Rhett’s latest No. 1 hit namechecks no less than 16 country classics, including Alan Jackson’s 2002 hit “Drive (for Daddy Gene),” Hank Williams, Jr.’s 1979 hit “Whiskey Bent and Hell Bound,” Alabama’s “Dixieland Delight,” Ricky Skaggs’ “Heartbroke,” and incorporates a nod to Thomas Rhett’s own father, hit songwriter Rhett Akins, by incorporating a nod to Akins’ enduring 1995 hit “That Ain’t My Truck.”
“What’s Your Country Song” is the first taste of Thomas Rhett’s upcoming double album, with Country Again: Side A , set to release on April 30. He’s also shared two more songs off the upcoming album with “Growing Up” and “Want It Again.”
For Rhett, these songs represent more than just the results of the extra time artists have had to focus on songwriting over the past year after the pandemic has halted touring—the songs mark a change from focusing on simply making music that can compete in the marketplace, to focusing on the kind of music he wants to make.
“This shift in me has been happening since the beginning of 2019,” he recently said during an interview with Kelleigh Bannen on the Apple Music Radio show Today’s Country with Kelleigh Bannen.
“There were just certain things in my life that I cared about so heavily for the last decade that I just didn’t… I don’t want to say I didn’t care about anymore, but I cared way less about them,” he said. “There were just bits of success and bits of ways that I measured success that just didn’t matter anymore. It was just like I’ve been doing nothing but grinding and working my butt off and comparing myself, just like we all do, and then there was one day where I was just like, ‘Why do I care? Why do I always chase something? You know, with a lot of these records that I make.’

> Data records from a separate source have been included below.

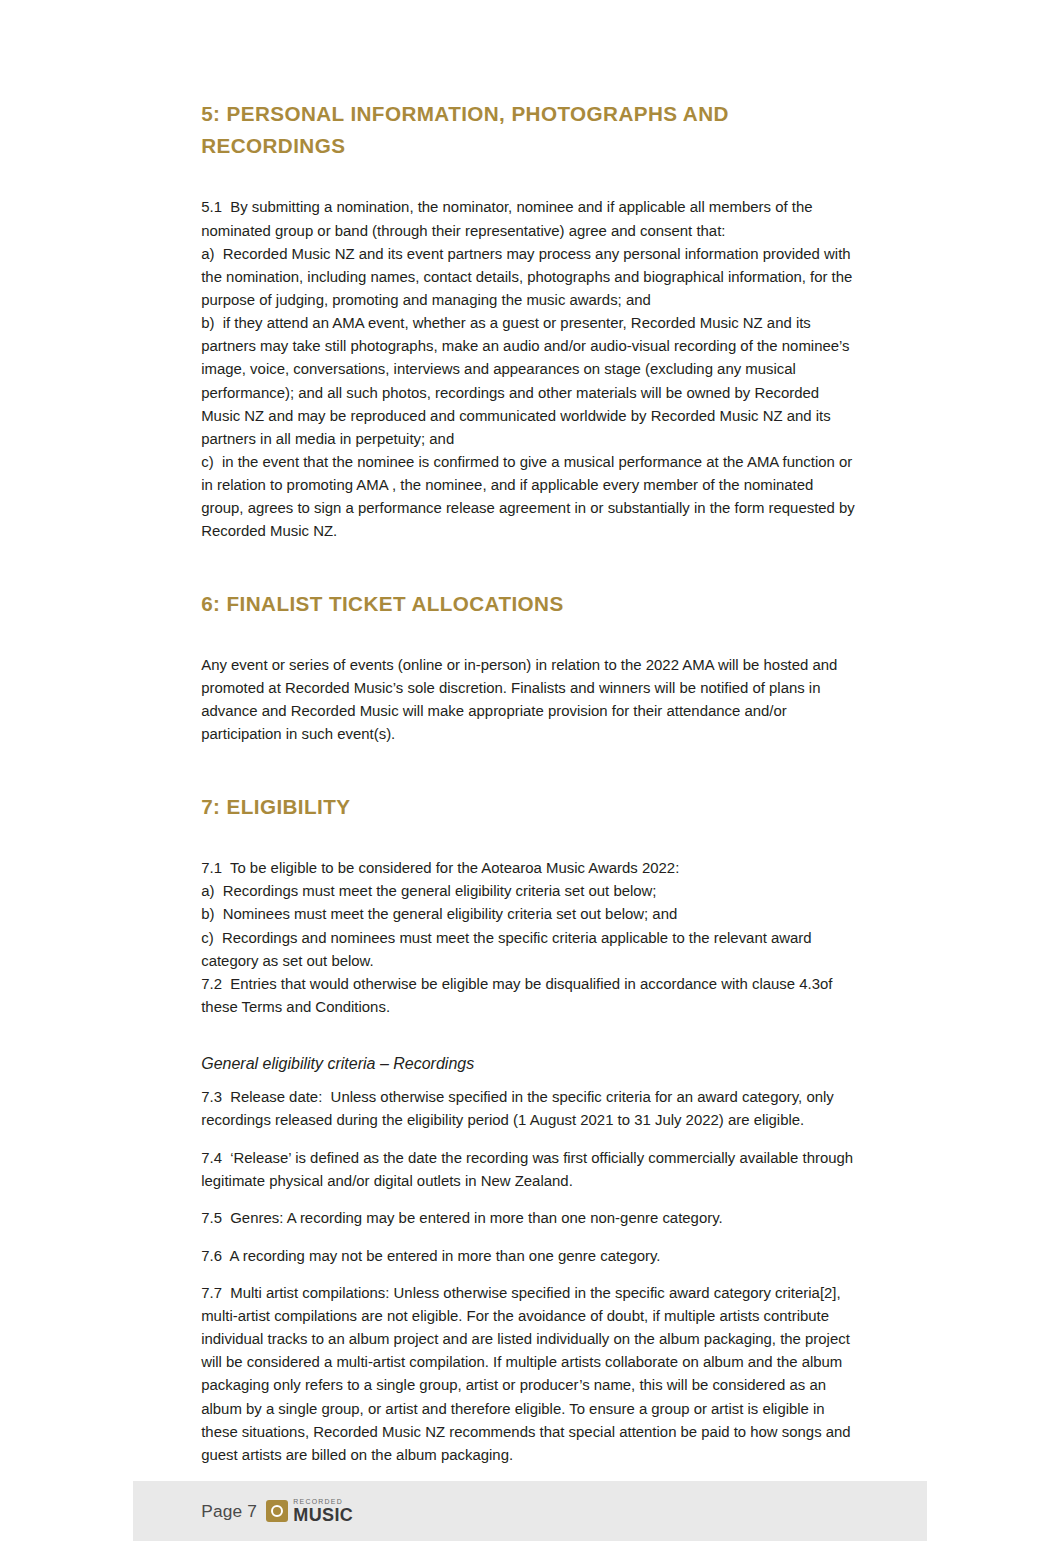5: Personal Information, Photographs and Recordings
5.1 By submitting a nomination, the nominator, nominee and if applicable all members of the nominated group or band (through their representative) agree and consent that:
a) Recorded Music NZ and its event partners may process any personal information provided with the nomination, including names, contact details, photographs and biographical information, for the purpose of judging, promoting and managing the music awards; and
b) if they attend an AMA event, whether as a guest or presenter, Recorded Music NZ and its partners may take still photographs, make an audio and/or audio-visual recording of the nominee’s image, voice, conversations, interviews and appearances on stage (excluding any musical performance); and all such photos, recordings and other materials will be owned by Recorded Music NZ and may be reproduced and communicated worldwide by Recorded Music NZ and its partners in all media in perpetuity; and
c) in the event that the nominee is confirmed to give a musical performance at the AMA function or in relation to promoting AMA , the nominee, and if applicable every member of the nominated group, agrees to sign a performance release agreement in or substantially in the form requested by Recorded Music NZ.
6: Finalist Ticket Allocations
Any event or series of events (online or in-person) in relation to the 2022 AMA will be hosted and promoted at Recorded Music’s sole discretion. Finalists and winners will be notified of plans in advance and Recorded Music will make appropriate provision for their attendance and/or participation in such event(s).
7: Eligibility
7.1 To be eligible to be considered for the Aotearoa Music Awards 2022:
a) Recordings must meet the general eligibility criteria set out below;
b) Nominees must meet the general eligibility criteria set out below; and
c) Recordings and nominees must meet the specific criteria applicable to the relevant award category as set out below.
7.2 Entries that would otherwise be eligible may be disqualified in accordance with clause 4.3of these Terms and Conditions.
General eligibility criteria – Recordings
7.3 Release date: Unless otherwise specified in the specific criteria for an award category, only recordings released during the eligibility period (1 August 2021 to 31 July 2022) are eligible.
7.4 ‘Release’ is defined as the date the recording was first officially commercially available through legitimate physical and/or digital outlets in New Zealand.
7.5 Genres: A recording may be entered in more than one non-genre category.
7.6 A recording may not be entered in more than one genre category.
7.7 Multi artist compilations: Unless otherwise specified in the specific award category criteria[2], multi-artist compilations are not eligible. For the avoidance of doubt, if multiple artists contribute individual tracks to an album project and are listed individually on the album packaging, the project will be considered a multi-artist compilation. If multiple artists collaborate on album and the album packaging only refers to a single group, artist or producer’s name, this will be considered as an album by a single group, or artist and therefore eligible. To ensure a group or artist is eligible in these situations, Recorded Music NZ recommends that special attention be paid to how songs and guest artists are billed on the album packaging.
[2] A recording featured on a multi-artist compilation can be nominated for the Breakthrough Artist of the Year and Mana Reo categories, provided the recording was first released within the eligibility period (1 August 2021 to 31 July 2022).
Page 7 Recorded MUSIC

“The music just started to kind of shift into something that I was trying to do when I was younger, as a 19-year-old who had just signed a publishing deal, but I hadn’t lived enough life yet, you know? There are so many things that have happened in this decade that I have never really written songs about,” he continued. “I mean I’ve been nostalgic for sure in my music, but it’s 11 songs that I feel like are just so much more back to what I was doing when I first started out in this business, like back in the day when I was listening to nothing but Eric Church, and really wanting just to be him, you know, minus the sunglasses. I don’t think I can pull those off, ever.”
Last year, Thomas Rhett won the Academy of Country Music’s Entertainer of the Year honor alongside Carrie Underwood, and on April 18, he will vie to retain his win against fellow nominees Luke Bryan, Eric Church, Luke Combs and Chris Stapleton when the 56th annual ACM Awards airs on CBS.